Work order: Could you print exactly the lines of the listing below, starting at the line that has "- wall art [22,227,96,288]" and ending at the line that has "- fruit basket [450,820,715,1010]", and only those lines?

Data for this task:
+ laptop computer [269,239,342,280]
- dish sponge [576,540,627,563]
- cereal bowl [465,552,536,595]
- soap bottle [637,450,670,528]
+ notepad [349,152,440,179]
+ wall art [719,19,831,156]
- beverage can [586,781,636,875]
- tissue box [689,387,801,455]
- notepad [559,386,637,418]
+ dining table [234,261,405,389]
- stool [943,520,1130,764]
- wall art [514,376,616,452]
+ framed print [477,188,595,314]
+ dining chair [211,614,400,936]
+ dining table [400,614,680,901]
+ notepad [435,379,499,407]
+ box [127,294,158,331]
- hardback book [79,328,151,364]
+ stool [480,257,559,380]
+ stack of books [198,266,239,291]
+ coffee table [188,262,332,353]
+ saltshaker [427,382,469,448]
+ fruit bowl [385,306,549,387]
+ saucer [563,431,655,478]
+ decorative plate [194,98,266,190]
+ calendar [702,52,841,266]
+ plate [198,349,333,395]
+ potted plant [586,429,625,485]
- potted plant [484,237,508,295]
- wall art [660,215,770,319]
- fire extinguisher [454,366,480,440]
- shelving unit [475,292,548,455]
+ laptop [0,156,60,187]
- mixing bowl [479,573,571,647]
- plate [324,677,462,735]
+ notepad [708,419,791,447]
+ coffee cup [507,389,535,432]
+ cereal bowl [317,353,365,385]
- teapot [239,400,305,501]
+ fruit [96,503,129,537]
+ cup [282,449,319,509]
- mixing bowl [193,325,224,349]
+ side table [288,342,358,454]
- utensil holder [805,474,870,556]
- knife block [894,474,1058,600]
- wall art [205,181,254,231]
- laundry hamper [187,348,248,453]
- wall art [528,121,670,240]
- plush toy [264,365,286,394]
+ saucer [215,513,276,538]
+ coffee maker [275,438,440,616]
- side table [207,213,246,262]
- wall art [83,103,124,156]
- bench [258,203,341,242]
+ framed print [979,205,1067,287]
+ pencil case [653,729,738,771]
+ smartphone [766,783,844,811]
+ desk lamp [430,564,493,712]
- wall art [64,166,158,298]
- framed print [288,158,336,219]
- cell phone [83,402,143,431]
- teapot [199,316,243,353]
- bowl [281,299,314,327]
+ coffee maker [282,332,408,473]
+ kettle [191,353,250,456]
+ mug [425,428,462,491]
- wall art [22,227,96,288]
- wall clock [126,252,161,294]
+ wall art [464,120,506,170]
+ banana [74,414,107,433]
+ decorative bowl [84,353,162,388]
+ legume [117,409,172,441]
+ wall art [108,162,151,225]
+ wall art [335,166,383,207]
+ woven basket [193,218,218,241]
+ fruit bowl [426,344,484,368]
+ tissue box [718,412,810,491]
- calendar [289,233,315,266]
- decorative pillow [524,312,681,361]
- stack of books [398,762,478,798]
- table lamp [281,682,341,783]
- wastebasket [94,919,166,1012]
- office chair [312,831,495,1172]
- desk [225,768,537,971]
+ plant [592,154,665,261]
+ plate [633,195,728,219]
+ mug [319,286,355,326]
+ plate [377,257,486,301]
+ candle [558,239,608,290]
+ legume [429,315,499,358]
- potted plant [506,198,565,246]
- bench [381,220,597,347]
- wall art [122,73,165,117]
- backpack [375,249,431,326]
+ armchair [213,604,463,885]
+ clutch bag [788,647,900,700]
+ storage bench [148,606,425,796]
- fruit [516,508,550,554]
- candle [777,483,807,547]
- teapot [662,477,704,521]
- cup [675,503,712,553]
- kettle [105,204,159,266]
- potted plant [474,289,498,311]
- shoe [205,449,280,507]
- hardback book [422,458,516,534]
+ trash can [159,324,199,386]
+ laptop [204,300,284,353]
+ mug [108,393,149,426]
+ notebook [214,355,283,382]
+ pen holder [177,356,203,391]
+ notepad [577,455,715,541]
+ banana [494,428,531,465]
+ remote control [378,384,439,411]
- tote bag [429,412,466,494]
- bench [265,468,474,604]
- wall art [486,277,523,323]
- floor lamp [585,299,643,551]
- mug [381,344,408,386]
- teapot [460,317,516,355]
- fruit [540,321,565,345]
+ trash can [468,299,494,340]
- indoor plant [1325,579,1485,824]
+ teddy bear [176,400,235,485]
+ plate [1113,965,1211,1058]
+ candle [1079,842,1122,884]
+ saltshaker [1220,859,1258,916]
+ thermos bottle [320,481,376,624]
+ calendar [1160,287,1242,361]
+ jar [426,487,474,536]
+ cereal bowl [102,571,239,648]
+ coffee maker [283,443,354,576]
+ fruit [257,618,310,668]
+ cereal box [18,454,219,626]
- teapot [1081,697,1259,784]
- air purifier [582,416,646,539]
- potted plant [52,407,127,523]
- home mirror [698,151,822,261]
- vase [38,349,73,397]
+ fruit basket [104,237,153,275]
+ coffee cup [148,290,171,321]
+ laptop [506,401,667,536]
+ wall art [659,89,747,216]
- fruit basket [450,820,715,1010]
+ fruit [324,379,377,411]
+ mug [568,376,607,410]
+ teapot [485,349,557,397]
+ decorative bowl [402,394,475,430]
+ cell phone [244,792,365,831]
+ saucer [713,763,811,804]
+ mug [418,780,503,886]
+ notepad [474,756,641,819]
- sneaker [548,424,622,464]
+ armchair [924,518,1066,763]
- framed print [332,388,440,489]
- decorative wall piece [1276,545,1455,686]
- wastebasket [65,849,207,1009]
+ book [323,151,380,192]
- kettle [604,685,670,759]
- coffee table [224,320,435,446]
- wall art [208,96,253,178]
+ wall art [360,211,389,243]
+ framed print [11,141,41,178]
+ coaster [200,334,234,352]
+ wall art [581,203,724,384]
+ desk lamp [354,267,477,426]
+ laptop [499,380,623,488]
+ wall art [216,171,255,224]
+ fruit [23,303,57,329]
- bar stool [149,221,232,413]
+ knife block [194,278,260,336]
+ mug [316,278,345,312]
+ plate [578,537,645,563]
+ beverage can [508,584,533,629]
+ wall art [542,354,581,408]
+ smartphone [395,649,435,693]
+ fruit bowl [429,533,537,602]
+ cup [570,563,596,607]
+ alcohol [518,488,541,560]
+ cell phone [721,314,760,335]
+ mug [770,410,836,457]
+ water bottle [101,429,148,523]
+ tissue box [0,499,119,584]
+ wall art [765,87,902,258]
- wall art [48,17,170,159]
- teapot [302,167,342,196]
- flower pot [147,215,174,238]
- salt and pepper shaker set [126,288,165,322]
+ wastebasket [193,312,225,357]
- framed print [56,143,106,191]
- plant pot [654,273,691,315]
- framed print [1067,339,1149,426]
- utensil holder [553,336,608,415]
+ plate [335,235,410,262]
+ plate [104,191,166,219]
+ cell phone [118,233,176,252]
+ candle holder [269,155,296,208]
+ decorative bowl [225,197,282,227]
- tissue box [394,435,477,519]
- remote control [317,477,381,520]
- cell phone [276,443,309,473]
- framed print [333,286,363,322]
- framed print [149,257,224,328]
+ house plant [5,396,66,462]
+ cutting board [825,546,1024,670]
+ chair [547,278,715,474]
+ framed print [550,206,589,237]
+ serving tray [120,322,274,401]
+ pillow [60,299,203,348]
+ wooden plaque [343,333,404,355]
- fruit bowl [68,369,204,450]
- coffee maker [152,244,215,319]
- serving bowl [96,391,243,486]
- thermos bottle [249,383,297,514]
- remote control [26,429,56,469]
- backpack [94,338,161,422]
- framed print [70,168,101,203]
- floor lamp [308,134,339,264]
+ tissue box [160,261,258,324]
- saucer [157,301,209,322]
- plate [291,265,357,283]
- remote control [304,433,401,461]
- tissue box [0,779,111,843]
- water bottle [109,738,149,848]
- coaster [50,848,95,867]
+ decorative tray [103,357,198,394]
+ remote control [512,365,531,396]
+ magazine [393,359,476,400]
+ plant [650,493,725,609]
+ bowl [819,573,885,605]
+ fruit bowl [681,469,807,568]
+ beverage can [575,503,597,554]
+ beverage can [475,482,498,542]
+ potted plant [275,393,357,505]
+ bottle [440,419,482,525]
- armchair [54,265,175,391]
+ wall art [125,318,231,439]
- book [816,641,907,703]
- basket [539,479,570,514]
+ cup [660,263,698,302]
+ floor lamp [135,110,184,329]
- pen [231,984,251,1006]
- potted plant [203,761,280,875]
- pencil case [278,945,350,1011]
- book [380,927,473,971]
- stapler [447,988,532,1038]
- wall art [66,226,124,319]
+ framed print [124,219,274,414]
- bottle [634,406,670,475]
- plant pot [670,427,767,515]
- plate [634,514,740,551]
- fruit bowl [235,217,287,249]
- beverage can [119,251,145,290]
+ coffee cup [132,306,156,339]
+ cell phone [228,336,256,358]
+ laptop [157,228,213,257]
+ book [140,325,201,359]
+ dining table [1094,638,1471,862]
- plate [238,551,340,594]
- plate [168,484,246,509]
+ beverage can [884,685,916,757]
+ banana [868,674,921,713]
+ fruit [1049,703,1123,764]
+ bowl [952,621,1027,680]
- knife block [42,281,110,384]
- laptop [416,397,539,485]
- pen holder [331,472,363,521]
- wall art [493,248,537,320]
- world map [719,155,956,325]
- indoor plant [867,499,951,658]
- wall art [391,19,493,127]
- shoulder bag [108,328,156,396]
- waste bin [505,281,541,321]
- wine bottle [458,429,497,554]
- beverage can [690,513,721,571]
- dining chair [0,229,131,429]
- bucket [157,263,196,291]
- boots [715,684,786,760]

Task result:
- wall art [22,227,96,288]
- wall clock [126,252,161,294]
+ wall art [464,120,506,170]
+ banana [74,414,107,433]
+ decorative bowl [84,353,162,388]
+ legume [117,409,172,441]
+ wall art [108,162,151,225]
+ wall art [335,166,383,207]
+ woven basket [193,218,218,241]
+ fruit bowl [426,344,484,368]
+ tissue box [718,412,810,491]
- calendar [289,233,315,266]
- decorative pillow [524,312,681,361]
- stack of books [398,762,478,798]
- table lamp [281,682,341,783]
- wastebasket [94,919,166,1012]
- office chair [312,831,495,1172]
- desk [225,768,537,971]
+ plant [592,154,665,261]
+ plate [633,195,728,219]
+ mug [319,286,355,326]
+ plate [377,257,486,301]
+ candle [558,239,608,290]
+ legume [429,315,499,358]
- potted plant [506,198,565,246]
- bench [381,220,597,347]
- wall art [122,73,165,117]
- backpack [375,249,431,326]
+ armchair [213,604,463,885]
+ clutch bag [788,647,900,700]
+ storage bench [148,606,425,796]
- fruit [516,508,550,554]
- candle [777,483,807,547]
- teapot [662,477,704,521]
- cup [675,503,712,553]
- kettle [105,204,159,266]
- potted plant [474,289,498,311]
- shoe [205,449,280,507]
- hardback book [422,458,516,534]
+ trash can [159,324,199,386]
+ laptop [204,300,284,353]
+ mug [108,393,149,426]
+ notebook [214,355,283,382]
+ pen holder [177,356,203,391]
+ notepad [577,455,715,541]
+ banana [494,428,531,465]
+ remote control [378,384,439,411]
- tote bag [429,412,466,494]
- bench [265,468,474,604]
- wall art [486,277,523,323]
- floor lamp [585,299,643,551]
- mug [381,344,408,386]
- teapot [460,317,516,355]
- fruit [540,321,565,345]
+ trash can [468,299,494,340]
- indoor plant [1325,579,1485,824]
+ teddy bear [176,400,235,485]
+ plate [1113,965,1211,1058]
+ candle [1079,842,1122,884]
+ saltshaker [1220,859,1258,916]
+ thermos bottle [320,481,376,624]
+ calendar [1160,287,1242,361]
+ jar [426,487,474,536]
+ cereal bowl [102,571,239,648]
+ coffee maker [283,443,354,576]
+ fruit [257,618,310,668]
+ cereal box [18,454,219,626]
- teapot [1081,697,1259,784]
- air purifier [582,416,646,539]
- potted plant [52,407,127,523]
- home mirror [698,151,822,261]
- vase [38,349,73,397]
+ fruit basket [104,237,153,275]
+ coffee cup [148,290,171,321]
+ laptop [506,401,667,536]
+ wall art [659,89,747,216]
- fruit basket [450,820,715,1010]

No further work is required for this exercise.